We’re now in the midst of a works renaissance of sorts, with the release of three new works programs – ClarisWorks, BeagleWorks, and GreatWorks, and the announcement of the development of Microsoft Works II. I’m not sure how four companies suddenly decided that the time was ripe to develop new generations of works programs, but I suggest some possible reasons:

  1. There’s no real reason for a Works program, but software developers couldn’t ignore Microsoft’s continuing profits from Microsoft Works.
  2. With the migration of major word processing, spreadsheet, and database programs to high-memory, large disk-space, and zippy-processor Macintoshes (cf. Word 5.0, Excel 4.0, FileMaker Pro, et al.) a new market has emerged for the still-lively installed base of low-end Macs.
  3. The introduction of the already immensely popular PowerBook line has created a new need for a low-memory, small disk-space "notetaking" integrated application.
  4. The idea of integrating data and tools under one application is basically a good one and is receiving new life on its own merit.

The commercial motivations for developing the new works products are probably some combination of the above factors, and your reason for buying a works program likely corresponds closely to one of the following:

  1. You’ve been using Microsoft Works and are dying for something better.
  2. You need to keep up with how the high-end users use the Mac, but you’re stuck with a low-end computer.
  3. You have a PowerBook and need to run more application types than you have disk space or memory.
  4. You like the idea of a single, low-cost, easy-to-use application and you don’t need most of the fancy features of high-end programs.

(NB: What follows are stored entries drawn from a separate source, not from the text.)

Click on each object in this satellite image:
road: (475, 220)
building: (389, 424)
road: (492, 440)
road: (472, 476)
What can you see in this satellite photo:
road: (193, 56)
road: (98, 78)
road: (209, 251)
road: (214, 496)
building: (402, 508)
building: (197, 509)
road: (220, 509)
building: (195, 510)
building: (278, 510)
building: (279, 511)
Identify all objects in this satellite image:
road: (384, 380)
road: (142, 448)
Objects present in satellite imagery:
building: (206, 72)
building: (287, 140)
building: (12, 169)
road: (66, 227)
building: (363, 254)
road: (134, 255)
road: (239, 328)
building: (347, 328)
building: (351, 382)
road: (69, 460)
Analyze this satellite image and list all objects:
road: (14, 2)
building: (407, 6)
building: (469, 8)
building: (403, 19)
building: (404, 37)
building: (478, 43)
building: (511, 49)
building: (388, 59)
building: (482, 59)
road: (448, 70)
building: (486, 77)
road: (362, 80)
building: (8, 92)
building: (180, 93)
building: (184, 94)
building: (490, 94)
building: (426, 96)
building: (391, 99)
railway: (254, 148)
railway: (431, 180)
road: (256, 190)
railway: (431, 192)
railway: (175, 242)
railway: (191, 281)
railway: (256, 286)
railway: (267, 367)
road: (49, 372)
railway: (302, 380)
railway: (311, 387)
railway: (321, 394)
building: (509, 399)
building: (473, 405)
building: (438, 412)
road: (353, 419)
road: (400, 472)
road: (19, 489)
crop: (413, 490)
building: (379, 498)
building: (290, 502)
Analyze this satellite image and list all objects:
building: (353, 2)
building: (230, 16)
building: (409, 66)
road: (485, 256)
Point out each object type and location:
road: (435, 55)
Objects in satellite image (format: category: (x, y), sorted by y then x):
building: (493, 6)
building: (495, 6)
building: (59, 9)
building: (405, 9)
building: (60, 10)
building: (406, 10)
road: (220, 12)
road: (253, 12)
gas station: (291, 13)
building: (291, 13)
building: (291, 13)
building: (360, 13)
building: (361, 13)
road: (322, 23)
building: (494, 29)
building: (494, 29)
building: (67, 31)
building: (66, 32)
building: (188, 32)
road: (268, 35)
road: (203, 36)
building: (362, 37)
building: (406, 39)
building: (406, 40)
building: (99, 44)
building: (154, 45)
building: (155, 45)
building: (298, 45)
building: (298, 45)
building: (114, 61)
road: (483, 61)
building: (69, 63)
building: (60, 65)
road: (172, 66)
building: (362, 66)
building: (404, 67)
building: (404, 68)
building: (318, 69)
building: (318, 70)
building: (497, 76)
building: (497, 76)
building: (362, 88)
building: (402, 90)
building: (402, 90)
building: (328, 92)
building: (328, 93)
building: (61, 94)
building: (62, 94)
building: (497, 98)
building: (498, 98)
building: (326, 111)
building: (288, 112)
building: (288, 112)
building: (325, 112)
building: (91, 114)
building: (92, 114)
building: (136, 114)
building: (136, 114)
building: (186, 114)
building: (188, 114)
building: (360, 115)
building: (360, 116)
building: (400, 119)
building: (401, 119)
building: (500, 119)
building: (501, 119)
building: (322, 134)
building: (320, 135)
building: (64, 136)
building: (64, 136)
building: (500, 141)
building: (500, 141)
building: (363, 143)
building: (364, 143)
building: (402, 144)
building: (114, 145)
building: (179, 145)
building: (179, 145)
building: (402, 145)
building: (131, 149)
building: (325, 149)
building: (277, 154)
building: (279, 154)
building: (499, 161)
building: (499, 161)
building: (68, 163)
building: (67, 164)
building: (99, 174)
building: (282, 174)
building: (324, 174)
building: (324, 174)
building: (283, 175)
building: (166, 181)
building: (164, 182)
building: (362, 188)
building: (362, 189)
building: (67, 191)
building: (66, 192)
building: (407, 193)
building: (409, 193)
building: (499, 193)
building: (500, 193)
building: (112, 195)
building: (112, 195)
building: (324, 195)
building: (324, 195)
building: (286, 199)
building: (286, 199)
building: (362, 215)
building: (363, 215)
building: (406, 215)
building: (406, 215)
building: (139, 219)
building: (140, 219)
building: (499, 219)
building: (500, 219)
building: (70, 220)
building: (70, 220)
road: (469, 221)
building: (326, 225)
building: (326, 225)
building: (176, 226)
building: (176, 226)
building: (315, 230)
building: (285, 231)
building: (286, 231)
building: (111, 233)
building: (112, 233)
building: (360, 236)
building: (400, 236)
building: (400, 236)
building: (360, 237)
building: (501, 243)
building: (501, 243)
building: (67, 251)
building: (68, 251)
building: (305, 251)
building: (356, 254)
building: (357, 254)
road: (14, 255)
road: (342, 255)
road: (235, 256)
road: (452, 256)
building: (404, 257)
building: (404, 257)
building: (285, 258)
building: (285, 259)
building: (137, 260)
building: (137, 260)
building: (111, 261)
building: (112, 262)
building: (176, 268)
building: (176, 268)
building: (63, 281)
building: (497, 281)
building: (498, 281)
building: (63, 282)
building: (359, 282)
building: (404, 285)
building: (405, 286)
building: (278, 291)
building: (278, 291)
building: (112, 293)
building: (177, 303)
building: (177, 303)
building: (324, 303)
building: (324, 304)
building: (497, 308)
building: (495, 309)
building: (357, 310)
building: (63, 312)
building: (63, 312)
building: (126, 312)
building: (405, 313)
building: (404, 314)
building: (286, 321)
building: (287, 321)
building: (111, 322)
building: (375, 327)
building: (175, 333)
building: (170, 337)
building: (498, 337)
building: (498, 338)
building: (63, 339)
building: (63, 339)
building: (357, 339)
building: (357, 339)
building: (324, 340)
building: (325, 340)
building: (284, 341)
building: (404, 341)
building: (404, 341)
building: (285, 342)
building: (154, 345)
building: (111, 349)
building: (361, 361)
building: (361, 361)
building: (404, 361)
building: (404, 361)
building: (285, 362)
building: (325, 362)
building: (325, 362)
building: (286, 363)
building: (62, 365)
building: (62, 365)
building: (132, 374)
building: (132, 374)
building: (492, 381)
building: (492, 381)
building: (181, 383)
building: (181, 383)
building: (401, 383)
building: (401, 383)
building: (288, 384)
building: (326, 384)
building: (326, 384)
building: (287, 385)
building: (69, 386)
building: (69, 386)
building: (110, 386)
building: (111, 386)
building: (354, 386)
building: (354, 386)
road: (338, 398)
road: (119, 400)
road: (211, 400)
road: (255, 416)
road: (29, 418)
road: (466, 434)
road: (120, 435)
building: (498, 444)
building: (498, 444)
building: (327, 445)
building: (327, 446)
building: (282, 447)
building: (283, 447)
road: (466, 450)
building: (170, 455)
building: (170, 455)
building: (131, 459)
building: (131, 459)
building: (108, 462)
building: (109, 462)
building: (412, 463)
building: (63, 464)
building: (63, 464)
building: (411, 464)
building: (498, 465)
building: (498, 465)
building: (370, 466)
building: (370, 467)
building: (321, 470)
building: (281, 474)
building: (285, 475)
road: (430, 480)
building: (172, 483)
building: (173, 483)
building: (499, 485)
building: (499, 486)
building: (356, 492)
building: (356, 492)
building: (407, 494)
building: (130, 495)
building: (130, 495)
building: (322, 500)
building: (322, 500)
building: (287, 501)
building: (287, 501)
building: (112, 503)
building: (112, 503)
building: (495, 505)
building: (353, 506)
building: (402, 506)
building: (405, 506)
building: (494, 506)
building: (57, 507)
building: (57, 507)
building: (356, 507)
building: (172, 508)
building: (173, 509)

The Future of Integration — The constraints of the works concept in its current incarnation – low cost, low memory requirements, and low disk space requirements – demand that the individual modules of a works program represent "low-end" applications. This shouldn’t necessarily be so, but most developers seem to be relying on System 7’s Publish & Subscribe and Apple Events technologies as the future of application integration. Indeed, the Communications Toolbox is an early model of the operating system providing a mix-and-match supporting framework for users supplying their own customized tools. The future of application software will probably be modular, much as the future of programming itself is object-oriented. In the meantime, the new generation of works program deserves some consideration if you find yourself in one of the situations described above.